Starlite Hiatt refuses to let Stafford get depressed, though.
A self-proclaimed "miracle child," Hiatt and her mother, Lita Schweizer, have taken Stafford under their family wing and given him hope where a few months ago he saw little. They've stayed with him in a hospital room during the worst of the seizures, they plan to "hanai" him into their extended family and, yesterday, they brought tears to his eyes with a dinner that Starlite helped cook.
At first glance, the two friends couldn't be more different.
Stafford, 22, is a 6-foot-2 former varsity swimmer and ocean lifeguard from Florida who said he decided to join the Marines after hearing about the 9/11 terrorist attacks. His younger brother, Nathan, also is in the Marines, fighting in Iraq.

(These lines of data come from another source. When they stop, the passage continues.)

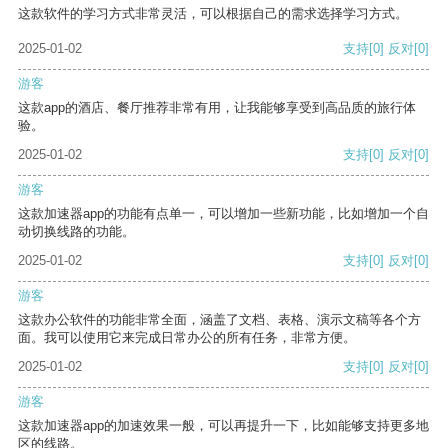
这款软件的学习方式非常灵活，可以根据自己的需求选择学习方式。
2025-01-02
支持
[0]
反对
[0]
游客
这款app的酒店、餐厅推荐非常有用，让我能够享受到高品质的旅行体
验。
2025-01-02
支持
[0]
反对
[0]
游客
这款加速器app的功能有点单一，可以增加一些新功能，比如增加一个自
动切换线路的功能。
2025-01-02
支持
[0]
反对
[0]
游客
这款办公软件的功能非常全面，涵盖了文档、表格、演示文稿等各个方
面。我可以使用它来完成日常办公的所有任务，非常方便。
2025-01-02
支持
[0]
反对
[0]
游客
这款加速器app的加速效果一般，可以再提升一下，比如能够支持更多地
区的线路。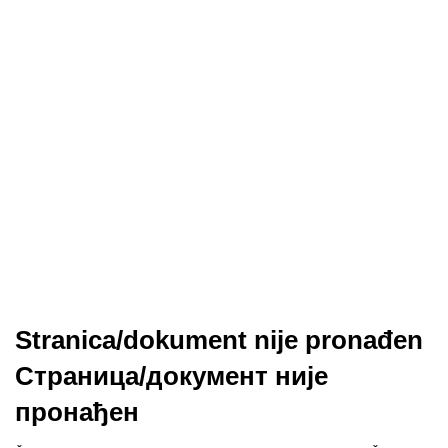
Stranica/dokument nije pronađen
Страница/документ није
пронађен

Hiatt is 3 feet 9 and has been confined to a wheelchair all her life. Born with spina bifida, a congenital defect of the spinal column, she has had 70 operations, spent more than half her life in hospitals and once was in a coma for more than a year. Doctors told her mother early on that Starlite wouldn't live to adulthood; she'll celebrate her 32nd birthday next month.
When a chance meeting brought Schweizer and Stafford together several months ago, she knew the Marine had to talk to her daughter. He had been in and out of Tripler Army Medical Center more than a dozen times before doctors finally diagnosed him with juvenile monoclonal epilepsy, which Hiatt also suffers from.
"I told him that me and my mom had been through plenty of tough times, but all you can do is stay upbeat and have people by your side," Hiatt said. One day, when Hiatt and Schweizer were visiting Stafford at Tripler, he had one of his worst seizures. Hiatt simply told her mother: "Go get my stuff in the car. We're spending the night here."
And they've been helping ever since.
Hiatt said she got the idea for making Thanksgiving dinner for Stafford a few months ago after her grandfather told her about his experience with the Marines. On Dec. 7, 1941, then 16-year-old Wilfred Dias saw Japanese planes bombing Pearl Harbor and immediately rushed to the base, hoping to enlist. Told he was too young, he asked if there was anything else he could do to help. Military officials put him to work burying the bodies of those killed in the attack, Schweizer said.
"When Star heard that, she said we've got to do something to honor her grandfather's legacy," Schweizer said. "We all have to do something for our soldiers. We all can find some way to help."
Stafford said that after months of trying, doctors have found the right medicines to control his seizures, but he'll still have to give up his dream of fighting for the Marines. Instead, he now thinks about staying in Hawai'i, becoming an emergency medical technician and, possibly, going to the University of Hawai'i to study psychology.
"My mom's a fighter, and she made me a fighter," Hiatt said.
And now she's teaching the Marine what it really means to fight.